Instructions to follow — Count every line in the entries that follow where the word "PremierMiles" appears, then state only the total.

::::::

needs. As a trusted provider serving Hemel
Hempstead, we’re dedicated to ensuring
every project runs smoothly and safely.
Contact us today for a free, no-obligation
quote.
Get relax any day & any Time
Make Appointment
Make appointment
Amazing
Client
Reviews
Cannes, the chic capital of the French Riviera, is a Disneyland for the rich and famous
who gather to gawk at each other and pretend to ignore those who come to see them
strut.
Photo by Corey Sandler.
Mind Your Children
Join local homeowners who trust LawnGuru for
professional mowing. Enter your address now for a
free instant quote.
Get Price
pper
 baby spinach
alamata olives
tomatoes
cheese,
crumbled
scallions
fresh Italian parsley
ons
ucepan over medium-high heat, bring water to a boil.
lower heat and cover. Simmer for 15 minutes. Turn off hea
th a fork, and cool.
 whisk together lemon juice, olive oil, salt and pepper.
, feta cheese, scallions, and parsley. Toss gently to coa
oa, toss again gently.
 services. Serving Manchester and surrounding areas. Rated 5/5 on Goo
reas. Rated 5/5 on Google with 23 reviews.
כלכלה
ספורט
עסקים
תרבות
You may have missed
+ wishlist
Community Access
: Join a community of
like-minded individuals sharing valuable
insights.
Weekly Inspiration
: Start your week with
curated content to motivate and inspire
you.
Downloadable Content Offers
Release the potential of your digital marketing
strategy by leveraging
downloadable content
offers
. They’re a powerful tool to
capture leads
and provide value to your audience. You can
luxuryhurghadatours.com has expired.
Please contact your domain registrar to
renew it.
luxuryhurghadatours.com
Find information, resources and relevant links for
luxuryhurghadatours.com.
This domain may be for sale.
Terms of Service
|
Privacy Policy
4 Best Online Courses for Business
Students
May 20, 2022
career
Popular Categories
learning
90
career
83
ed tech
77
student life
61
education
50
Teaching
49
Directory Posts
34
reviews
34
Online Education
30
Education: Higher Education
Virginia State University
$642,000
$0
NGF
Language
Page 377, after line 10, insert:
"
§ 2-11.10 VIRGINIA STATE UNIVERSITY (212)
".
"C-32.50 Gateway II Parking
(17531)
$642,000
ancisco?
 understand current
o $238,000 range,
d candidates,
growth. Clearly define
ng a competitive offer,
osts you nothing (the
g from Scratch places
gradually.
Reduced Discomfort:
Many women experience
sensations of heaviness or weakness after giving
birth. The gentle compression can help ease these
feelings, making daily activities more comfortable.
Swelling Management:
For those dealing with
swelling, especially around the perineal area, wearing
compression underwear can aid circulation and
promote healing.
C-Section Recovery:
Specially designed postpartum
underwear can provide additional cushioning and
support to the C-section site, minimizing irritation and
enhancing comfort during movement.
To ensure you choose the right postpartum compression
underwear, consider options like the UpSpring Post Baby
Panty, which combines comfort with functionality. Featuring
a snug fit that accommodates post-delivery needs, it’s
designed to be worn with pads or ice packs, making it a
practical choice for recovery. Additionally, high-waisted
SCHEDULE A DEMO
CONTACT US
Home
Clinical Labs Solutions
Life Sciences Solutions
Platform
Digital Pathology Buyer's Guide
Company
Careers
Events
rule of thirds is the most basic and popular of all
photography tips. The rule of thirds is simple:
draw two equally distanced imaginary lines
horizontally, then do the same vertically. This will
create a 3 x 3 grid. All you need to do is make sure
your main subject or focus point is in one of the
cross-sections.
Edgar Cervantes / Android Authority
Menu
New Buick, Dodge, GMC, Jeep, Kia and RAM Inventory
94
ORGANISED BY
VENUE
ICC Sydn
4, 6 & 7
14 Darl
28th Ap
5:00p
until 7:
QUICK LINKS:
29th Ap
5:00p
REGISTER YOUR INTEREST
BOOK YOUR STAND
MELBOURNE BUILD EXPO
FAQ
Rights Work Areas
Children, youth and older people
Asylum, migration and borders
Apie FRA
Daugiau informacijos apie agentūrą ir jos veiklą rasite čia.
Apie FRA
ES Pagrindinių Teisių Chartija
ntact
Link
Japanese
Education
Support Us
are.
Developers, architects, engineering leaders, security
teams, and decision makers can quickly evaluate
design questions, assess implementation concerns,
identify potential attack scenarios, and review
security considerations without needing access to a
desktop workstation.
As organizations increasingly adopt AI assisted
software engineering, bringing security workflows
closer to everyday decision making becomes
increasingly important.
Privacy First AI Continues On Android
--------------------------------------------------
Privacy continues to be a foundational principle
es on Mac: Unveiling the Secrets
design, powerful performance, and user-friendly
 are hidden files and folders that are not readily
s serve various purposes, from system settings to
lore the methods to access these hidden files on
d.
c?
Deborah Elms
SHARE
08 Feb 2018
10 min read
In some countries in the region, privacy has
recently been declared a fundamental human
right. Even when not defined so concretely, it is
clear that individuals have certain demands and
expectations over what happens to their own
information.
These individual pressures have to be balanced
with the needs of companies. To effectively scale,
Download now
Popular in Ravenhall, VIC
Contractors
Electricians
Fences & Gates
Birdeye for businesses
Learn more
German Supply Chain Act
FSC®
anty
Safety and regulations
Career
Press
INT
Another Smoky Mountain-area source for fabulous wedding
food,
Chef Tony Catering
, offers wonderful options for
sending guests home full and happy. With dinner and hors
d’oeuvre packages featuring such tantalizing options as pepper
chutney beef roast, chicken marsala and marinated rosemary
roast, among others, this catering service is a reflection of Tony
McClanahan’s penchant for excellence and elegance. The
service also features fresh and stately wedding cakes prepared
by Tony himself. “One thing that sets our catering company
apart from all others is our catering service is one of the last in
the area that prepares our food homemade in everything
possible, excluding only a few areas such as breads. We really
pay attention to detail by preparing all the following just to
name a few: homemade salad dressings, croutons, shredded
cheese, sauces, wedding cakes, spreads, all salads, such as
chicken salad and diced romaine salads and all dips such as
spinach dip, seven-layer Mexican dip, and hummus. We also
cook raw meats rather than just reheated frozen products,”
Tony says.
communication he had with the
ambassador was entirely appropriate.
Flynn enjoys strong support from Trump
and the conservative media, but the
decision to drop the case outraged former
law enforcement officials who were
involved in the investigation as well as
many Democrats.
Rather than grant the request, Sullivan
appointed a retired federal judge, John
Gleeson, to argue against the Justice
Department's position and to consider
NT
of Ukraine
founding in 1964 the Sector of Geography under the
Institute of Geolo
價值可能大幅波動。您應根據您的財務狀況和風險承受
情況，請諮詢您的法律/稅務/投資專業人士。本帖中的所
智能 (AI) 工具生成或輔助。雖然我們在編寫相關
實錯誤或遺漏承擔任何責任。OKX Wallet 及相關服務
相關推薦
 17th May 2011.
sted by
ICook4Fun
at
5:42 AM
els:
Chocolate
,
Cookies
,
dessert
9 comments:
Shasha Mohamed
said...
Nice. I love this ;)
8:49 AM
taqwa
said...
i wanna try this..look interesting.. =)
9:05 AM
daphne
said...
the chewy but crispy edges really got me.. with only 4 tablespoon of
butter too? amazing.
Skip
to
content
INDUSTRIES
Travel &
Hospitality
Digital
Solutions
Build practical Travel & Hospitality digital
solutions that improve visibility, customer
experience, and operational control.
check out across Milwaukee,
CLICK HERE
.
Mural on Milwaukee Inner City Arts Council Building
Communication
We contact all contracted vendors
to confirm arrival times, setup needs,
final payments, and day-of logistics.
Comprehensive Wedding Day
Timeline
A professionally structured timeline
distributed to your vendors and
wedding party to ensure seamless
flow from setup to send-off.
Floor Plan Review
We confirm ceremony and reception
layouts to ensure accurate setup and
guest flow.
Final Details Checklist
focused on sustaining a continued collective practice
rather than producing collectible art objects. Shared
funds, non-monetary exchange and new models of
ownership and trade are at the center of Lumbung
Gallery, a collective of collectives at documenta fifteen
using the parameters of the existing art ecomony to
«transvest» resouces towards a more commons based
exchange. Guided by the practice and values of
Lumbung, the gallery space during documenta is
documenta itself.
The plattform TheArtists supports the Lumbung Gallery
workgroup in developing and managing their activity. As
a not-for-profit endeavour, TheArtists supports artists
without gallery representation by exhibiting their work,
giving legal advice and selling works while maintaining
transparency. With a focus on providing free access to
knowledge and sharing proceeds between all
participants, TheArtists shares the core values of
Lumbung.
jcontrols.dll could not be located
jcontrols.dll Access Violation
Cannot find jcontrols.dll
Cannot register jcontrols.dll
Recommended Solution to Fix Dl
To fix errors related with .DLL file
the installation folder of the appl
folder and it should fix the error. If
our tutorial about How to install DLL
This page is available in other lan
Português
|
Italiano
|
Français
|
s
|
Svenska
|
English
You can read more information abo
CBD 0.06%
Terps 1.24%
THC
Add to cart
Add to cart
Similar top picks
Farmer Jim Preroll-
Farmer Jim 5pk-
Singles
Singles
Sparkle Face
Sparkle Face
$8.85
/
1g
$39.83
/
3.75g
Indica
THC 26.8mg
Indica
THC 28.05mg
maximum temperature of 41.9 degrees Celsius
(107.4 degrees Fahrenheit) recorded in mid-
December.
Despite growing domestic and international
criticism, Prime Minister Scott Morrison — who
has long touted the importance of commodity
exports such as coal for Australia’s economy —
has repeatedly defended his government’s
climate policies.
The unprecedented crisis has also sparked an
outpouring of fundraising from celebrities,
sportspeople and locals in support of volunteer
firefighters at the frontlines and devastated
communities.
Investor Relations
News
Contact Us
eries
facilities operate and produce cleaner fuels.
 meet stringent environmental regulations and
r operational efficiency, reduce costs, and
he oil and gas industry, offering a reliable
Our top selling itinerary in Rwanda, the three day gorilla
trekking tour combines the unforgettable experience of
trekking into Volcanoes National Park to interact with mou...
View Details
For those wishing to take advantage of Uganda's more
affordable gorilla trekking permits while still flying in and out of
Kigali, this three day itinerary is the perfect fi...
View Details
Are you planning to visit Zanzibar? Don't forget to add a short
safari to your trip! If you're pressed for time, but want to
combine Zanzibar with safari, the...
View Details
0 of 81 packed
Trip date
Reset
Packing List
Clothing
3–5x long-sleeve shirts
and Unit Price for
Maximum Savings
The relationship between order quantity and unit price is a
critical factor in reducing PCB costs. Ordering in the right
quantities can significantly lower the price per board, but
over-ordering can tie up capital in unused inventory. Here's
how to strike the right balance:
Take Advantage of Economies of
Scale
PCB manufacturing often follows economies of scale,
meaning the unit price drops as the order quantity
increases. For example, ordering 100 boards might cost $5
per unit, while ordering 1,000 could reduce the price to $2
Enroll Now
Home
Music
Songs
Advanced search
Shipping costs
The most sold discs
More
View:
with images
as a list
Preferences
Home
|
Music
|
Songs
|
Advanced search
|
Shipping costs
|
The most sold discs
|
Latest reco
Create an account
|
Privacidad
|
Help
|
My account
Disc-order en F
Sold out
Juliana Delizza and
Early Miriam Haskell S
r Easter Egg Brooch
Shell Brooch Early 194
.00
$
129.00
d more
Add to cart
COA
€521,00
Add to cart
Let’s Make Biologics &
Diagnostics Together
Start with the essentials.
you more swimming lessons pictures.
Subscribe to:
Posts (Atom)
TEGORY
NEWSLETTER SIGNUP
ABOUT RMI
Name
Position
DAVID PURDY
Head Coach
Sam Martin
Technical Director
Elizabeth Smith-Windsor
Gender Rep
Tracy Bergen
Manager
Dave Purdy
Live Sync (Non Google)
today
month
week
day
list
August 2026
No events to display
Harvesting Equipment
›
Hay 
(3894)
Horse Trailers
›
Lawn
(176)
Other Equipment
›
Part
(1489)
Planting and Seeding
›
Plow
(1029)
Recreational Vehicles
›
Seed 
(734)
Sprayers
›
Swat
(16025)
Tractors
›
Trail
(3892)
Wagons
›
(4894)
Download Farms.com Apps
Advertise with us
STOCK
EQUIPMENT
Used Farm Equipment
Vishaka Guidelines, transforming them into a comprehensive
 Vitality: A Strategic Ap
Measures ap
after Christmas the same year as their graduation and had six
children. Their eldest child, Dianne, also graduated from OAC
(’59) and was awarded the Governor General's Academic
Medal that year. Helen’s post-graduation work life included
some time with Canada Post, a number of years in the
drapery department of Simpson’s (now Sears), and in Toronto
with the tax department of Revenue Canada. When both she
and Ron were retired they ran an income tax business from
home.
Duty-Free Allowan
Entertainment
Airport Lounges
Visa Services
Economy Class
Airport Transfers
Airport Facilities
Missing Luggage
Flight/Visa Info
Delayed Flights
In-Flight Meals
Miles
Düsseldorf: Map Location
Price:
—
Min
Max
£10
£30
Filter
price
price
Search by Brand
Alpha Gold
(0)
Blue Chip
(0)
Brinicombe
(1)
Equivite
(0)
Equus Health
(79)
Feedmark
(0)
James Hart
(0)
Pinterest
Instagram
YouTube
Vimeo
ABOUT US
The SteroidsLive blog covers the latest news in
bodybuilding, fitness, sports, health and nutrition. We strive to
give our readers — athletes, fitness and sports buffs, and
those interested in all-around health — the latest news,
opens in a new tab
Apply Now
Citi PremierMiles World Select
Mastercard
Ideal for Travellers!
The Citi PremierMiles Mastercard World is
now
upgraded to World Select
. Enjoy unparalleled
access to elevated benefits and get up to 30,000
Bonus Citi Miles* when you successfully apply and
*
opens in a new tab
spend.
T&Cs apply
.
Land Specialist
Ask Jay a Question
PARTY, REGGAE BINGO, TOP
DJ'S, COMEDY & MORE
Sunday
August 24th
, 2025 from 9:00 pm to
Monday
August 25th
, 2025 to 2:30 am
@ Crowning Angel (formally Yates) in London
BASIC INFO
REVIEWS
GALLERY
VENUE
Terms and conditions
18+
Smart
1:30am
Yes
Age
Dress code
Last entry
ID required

::::::

Output for this task — 2